# Source material
____

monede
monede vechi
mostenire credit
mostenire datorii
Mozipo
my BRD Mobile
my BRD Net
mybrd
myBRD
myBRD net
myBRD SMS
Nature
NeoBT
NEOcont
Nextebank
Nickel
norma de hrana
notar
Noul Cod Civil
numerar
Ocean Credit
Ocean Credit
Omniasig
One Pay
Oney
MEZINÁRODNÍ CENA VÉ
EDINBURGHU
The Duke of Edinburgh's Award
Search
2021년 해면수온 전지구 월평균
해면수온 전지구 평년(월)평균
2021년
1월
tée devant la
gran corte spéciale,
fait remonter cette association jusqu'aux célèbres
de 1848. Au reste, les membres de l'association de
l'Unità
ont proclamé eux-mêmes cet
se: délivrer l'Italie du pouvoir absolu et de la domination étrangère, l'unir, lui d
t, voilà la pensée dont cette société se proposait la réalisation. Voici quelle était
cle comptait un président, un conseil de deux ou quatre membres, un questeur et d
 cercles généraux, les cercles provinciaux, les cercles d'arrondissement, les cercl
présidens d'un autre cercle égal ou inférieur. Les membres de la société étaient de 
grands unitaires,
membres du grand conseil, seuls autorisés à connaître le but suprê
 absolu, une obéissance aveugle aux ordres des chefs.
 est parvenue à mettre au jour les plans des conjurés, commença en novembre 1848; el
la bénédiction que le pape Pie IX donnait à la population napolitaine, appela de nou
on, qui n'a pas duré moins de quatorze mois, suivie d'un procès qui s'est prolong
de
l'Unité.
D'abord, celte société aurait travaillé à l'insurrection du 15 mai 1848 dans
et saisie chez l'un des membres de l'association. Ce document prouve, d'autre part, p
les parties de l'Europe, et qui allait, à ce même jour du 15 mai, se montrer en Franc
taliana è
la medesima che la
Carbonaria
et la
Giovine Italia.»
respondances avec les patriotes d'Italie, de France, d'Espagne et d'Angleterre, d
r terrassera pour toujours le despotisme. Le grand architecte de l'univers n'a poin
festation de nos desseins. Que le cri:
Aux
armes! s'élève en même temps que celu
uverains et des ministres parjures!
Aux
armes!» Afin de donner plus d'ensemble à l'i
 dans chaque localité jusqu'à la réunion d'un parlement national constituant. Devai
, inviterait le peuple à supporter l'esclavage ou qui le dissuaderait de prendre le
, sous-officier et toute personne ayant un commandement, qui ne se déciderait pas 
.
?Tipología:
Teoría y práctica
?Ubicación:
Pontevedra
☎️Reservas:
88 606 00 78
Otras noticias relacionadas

____

# Work to be completed
Reproduce everything from the beginning of the entries down to and including the line that contains "se: délivrer l'Italie", without any changes.

# Task solution
monede
monede vechi
mostenire credit
mostenire datorii
Mozipo
my BRD Mobile
my BRD Net
mybrd
myBRD
myBRD net
myBRD SMS
Nature
NeoBT
NEOcont
Nextebank
Nickel
norma de hrana
notar
Noul Cod Civil
numerar
Ocean Credit
Ocean Credit
Omniasig
One Pay
Oney
MEZINÁRODNÍ CENA VÉ
EDINBURGHU
The Duke of Edinburgh's Award
Search
2021년 해면수온 전지구 월평균
해면수온 전지구 평년(월)평균
2021년
1월
tée devant la
gran corte spéciale,
fait remonter cette association jusqu'aux célèbres
de 1848. Au reste, les membres de l'association de
l'Unità
ont proclamé eux-mêmes cet
se: délivrer l'Italie du pouvoir absolu et de la domination étrangère, l'unir, lui d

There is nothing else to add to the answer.